Identifying a psoas abscess on a CT scan is a critical diagnostic finding that requires prompt clinical correlation and intervention. This deep-seated infection, often elusive on physical examination, reveals its presence through characteristic imaging features that guide clinicians toward life-saving treatment. Understanding the nuances of these CT findings is essential for radiologists, surgeons, and emergency physicians.
Pathogenesis and Clinical Context
A psoas abscess typically originates from contiguous spread of infection, such as spondylodiscitis, or via hematogenous dissemination from a distant focus. Patients often present with vague symptoms of fever, back pain, and malaise, which can delay diagnosis. The psoas muscle provides an anaerobic environment that allows bacteria to thrive, leading to liquefactive necrosis and encapsulation. Recognizing the risk factors, including immunosuppression, diabetes, and intravenous drug use, is the first step toward connecting clinical suspicion with radiologic evidence.
Anatomy Relevant to CT Imaging
The psoas major muscles originate along the transverse processes of T12 to L5 and descend along the lumbar spine to insert at the lesser trochanter of the femur. This retroperitoneal location means that an abscess can track along the muscle fascial planes, extending into the groin or thigh. The surrounding fat planes and the proximity to vital vascular structures, such as the aorta and vena cava, create a complex anatomical landscape that is best visualized with cross-sectional imaging. A clear understanding of this anatomy is fundamental to interpreting the CT scan accurately.
CT Scan Findings: Direct Signs
On contrast-enhanced CT, the primary direct sign of a psoas abscess is a fluid collection with a ring-enhancing wall surrounding the psoas muscle. This rim enhancement represents the inflammatory capsule and is a key feature distinguishing an abscess from a simple hematoma. The central area of the collection appears as a non-enhancing, low-density region, which may contain gas bubbles—a definitive sign of infection. The involvement of multiple muscle compartments or bilateral psoas muscles suggests a more advanced or complex infection.

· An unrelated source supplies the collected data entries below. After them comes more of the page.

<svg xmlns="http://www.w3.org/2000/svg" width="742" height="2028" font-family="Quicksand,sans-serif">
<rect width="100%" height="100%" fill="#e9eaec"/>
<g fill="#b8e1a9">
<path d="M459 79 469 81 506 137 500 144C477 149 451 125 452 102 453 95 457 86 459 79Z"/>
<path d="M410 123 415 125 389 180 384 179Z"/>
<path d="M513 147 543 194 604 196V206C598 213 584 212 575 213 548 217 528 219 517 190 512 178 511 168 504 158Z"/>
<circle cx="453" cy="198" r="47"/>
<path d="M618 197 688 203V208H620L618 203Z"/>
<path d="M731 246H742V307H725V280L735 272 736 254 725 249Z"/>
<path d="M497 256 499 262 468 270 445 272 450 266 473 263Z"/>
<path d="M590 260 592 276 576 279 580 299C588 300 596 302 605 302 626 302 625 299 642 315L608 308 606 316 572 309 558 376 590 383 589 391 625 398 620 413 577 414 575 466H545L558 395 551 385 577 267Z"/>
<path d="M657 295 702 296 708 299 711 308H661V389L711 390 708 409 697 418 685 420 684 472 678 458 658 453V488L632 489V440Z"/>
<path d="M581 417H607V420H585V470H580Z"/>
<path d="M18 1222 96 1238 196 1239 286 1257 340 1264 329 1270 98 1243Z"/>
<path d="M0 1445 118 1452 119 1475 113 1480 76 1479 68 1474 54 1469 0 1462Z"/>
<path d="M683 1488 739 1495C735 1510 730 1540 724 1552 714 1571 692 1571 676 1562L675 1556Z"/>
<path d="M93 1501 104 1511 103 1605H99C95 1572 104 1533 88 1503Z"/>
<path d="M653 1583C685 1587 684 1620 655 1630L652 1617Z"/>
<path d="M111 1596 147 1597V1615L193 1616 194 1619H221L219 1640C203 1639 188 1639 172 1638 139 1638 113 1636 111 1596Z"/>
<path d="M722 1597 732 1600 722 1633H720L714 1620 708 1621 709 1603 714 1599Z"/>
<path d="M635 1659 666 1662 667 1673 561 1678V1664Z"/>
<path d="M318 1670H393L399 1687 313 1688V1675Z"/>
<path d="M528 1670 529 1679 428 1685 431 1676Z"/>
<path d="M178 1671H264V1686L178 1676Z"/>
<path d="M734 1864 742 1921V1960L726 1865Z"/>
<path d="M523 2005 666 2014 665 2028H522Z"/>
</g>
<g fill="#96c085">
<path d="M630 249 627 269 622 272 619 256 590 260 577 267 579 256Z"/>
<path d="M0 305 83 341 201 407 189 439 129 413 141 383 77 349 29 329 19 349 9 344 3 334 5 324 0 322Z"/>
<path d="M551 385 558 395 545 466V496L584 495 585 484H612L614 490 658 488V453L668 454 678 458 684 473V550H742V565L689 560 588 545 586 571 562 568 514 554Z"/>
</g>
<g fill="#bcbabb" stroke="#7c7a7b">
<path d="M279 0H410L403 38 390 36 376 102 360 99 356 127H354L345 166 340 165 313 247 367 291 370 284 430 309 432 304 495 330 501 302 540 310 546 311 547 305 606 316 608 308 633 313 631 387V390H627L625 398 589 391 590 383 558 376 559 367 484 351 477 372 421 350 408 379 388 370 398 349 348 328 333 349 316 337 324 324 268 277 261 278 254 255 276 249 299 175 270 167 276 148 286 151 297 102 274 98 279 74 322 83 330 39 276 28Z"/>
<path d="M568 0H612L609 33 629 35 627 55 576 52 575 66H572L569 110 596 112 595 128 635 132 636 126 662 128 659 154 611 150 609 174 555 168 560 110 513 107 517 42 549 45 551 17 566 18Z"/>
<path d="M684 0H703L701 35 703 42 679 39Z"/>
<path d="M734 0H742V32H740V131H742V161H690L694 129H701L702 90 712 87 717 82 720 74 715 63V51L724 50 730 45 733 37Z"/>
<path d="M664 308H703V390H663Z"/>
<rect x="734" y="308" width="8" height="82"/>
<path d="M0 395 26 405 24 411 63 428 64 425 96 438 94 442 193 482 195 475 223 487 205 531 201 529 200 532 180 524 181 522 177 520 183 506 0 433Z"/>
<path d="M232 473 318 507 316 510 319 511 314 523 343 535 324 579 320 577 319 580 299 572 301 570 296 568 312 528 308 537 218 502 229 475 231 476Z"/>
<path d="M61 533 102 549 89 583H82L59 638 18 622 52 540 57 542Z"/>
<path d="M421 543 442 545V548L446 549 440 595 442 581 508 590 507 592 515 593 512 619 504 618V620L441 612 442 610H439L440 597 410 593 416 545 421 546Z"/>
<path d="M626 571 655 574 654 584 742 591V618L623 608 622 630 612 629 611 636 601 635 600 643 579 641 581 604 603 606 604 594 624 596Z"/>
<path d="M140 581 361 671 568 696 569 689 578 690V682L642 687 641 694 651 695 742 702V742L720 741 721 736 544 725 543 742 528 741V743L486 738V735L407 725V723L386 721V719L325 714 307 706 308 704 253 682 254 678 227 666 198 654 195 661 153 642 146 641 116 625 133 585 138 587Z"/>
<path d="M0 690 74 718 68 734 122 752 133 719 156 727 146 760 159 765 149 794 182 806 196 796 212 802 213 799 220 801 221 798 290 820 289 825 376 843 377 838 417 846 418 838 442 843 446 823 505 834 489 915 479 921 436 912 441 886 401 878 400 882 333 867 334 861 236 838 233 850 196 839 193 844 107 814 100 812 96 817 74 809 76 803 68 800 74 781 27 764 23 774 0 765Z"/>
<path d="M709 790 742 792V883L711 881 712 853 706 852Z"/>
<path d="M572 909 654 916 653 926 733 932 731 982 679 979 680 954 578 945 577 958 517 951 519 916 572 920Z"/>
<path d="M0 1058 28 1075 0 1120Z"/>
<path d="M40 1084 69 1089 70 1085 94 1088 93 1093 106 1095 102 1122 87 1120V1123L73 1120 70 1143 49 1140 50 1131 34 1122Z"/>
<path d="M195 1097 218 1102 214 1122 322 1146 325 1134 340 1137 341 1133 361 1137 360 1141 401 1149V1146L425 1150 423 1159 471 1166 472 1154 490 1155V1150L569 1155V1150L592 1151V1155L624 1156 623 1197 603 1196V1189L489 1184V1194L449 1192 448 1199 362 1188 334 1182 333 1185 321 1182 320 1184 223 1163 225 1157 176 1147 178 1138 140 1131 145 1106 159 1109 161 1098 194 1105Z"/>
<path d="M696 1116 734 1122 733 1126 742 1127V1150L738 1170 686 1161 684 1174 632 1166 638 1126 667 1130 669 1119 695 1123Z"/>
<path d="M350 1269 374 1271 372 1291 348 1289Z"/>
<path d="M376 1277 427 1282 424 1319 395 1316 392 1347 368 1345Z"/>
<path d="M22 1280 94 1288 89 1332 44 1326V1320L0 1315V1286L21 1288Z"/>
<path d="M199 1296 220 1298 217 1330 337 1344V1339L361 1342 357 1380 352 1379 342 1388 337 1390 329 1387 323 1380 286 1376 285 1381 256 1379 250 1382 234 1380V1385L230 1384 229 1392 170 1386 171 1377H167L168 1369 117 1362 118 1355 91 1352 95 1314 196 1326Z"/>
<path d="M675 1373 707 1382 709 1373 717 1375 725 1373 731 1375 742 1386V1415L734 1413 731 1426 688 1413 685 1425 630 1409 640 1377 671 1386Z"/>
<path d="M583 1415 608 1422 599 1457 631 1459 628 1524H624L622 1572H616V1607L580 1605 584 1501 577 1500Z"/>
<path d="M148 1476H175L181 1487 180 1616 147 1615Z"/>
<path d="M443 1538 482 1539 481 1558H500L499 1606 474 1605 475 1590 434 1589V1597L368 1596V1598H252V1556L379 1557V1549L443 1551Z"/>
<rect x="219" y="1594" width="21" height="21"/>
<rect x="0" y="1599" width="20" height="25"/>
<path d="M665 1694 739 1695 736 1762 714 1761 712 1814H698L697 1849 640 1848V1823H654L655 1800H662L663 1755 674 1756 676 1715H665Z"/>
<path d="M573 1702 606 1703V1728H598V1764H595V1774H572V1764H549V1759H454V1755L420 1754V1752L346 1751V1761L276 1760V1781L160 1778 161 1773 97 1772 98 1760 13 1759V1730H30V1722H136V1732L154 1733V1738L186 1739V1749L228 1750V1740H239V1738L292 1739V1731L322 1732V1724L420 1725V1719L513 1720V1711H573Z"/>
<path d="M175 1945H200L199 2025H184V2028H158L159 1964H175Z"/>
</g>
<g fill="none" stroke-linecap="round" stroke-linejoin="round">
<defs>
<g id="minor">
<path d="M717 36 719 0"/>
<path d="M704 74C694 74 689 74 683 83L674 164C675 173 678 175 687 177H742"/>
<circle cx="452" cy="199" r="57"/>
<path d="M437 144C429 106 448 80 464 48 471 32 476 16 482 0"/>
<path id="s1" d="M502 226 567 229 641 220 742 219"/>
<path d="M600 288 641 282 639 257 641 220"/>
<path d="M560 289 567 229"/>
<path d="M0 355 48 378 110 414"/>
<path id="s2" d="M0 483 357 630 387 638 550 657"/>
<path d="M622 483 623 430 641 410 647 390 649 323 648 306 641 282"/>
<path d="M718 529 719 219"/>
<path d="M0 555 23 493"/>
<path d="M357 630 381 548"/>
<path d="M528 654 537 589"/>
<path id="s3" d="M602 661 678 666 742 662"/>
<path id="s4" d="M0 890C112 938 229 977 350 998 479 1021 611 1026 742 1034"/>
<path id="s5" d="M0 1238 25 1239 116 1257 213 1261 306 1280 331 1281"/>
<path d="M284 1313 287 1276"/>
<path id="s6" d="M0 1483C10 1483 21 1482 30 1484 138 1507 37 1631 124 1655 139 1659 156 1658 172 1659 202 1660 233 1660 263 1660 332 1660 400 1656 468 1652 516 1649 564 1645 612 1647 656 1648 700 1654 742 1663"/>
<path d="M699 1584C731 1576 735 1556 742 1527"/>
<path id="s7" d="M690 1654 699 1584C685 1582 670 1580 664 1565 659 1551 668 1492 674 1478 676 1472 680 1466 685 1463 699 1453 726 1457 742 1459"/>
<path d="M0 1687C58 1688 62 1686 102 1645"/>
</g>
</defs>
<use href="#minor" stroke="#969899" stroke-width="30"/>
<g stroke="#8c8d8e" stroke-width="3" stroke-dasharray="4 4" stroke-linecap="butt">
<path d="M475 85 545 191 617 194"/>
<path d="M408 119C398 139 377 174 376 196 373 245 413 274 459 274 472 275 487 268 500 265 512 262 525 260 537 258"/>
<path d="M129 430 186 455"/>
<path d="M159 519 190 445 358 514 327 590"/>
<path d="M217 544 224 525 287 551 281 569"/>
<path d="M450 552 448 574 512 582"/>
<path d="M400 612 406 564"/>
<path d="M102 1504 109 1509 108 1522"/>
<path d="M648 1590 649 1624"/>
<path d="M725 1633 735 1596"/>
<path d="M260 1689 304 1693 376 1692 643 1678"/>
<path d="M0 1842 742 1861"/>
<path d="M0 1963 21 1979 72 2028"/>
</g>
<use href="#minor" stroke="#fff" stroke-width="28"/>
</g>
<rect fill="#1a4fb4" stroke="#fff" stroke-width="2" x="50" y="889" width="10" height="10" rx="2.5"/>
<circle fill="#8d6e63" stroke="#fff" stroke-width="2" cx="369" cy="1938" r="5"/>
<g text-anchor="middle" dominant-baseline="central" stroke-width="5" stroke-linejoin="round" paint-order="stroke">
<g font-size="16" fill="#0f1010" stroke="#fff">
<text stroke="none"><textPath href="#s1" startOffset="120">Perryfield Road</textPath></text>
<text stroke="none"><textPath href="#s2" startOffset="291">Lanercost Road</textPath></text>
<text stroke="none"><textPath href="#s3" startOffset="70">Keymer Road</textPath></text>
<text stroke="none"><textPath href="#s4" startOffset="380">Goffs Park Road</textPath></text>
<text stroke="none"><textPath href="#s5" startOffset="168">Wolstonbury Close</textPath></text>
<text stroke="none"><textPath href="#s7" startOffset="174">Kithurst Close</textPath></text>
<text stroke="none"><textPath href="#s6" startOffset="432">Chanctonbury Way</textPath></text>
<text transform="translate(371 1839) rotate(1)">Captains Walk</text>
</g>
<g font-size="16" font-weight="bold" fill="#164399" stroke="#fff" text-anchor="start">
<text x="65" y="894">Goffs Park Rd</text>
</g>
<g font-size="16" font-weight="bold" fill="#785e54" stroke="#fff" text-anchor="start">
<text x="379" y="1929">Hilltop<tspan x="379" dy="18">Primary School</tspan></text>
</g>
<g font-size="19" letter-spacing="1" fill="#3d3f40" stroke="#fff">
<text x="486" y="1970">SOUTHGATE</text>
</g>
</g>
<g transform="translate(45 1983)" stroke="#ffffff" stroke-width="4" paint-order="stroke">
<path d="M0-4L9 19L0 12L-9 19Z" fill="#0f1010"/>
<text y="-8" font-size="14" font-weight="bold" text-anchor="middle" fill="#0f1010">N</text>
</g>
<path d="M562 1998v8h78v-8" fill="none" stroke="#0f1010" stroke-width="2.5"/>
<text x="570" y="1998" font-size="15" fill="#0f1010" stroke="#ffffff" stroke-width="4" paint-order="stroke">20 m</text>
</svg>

CT Scan Findings: Indirect Signs
Beyond the abscess itself, CT reveals indirect signs that support the diagnosis and indicate complications. These include thickening of the adjacent psoas fascia, displacement of surrounding fat planes, and stranding of the peri-muscular fat due as inflammation. If the source is spinal, one may observe vertebral destruction, disc space narrowing, or paravertebral soft tissue swelling. In cases of obturator internus involvement, the inflammation may extend into the pelvic sidewall, causing similar soft tissue changes around that muscle.
Differential Diagnosis and Mimickers
Several conditions can simulate the appearance of a psoas abscess on imaging, necessitating a careful differential diagnosis. A hematoma may look similar but typically lacks ring enhancement and often has a clear history of trauma. Lipomatosis or myositis can cause muscle enlargement and fat stranding but usually do not form a defined fluid collection with a enhancing wall. Neoplastic processes, such as retroperitoneal sarcoma or metastatic disease, can also present as a mass in this region, highlighting the importance of clinical history and laboratory data in conjunction with imaging.
Clinical Correlation and Management Implications
The CT scan report serves as a roadmap for clinical management. The size, location, and presence of complications like fistula formation or impending rupture dictate the treatment strategy. Small, unilocular abscesses may be amenable to percutaneous drainage guided by CT, while larger or multiloculated collections might require surgical intervention. Correlation with the patient’s white blood cell count and inflammatory markers provides a complete picture, ensuring that the imaging findings translate into precise and effective patient care.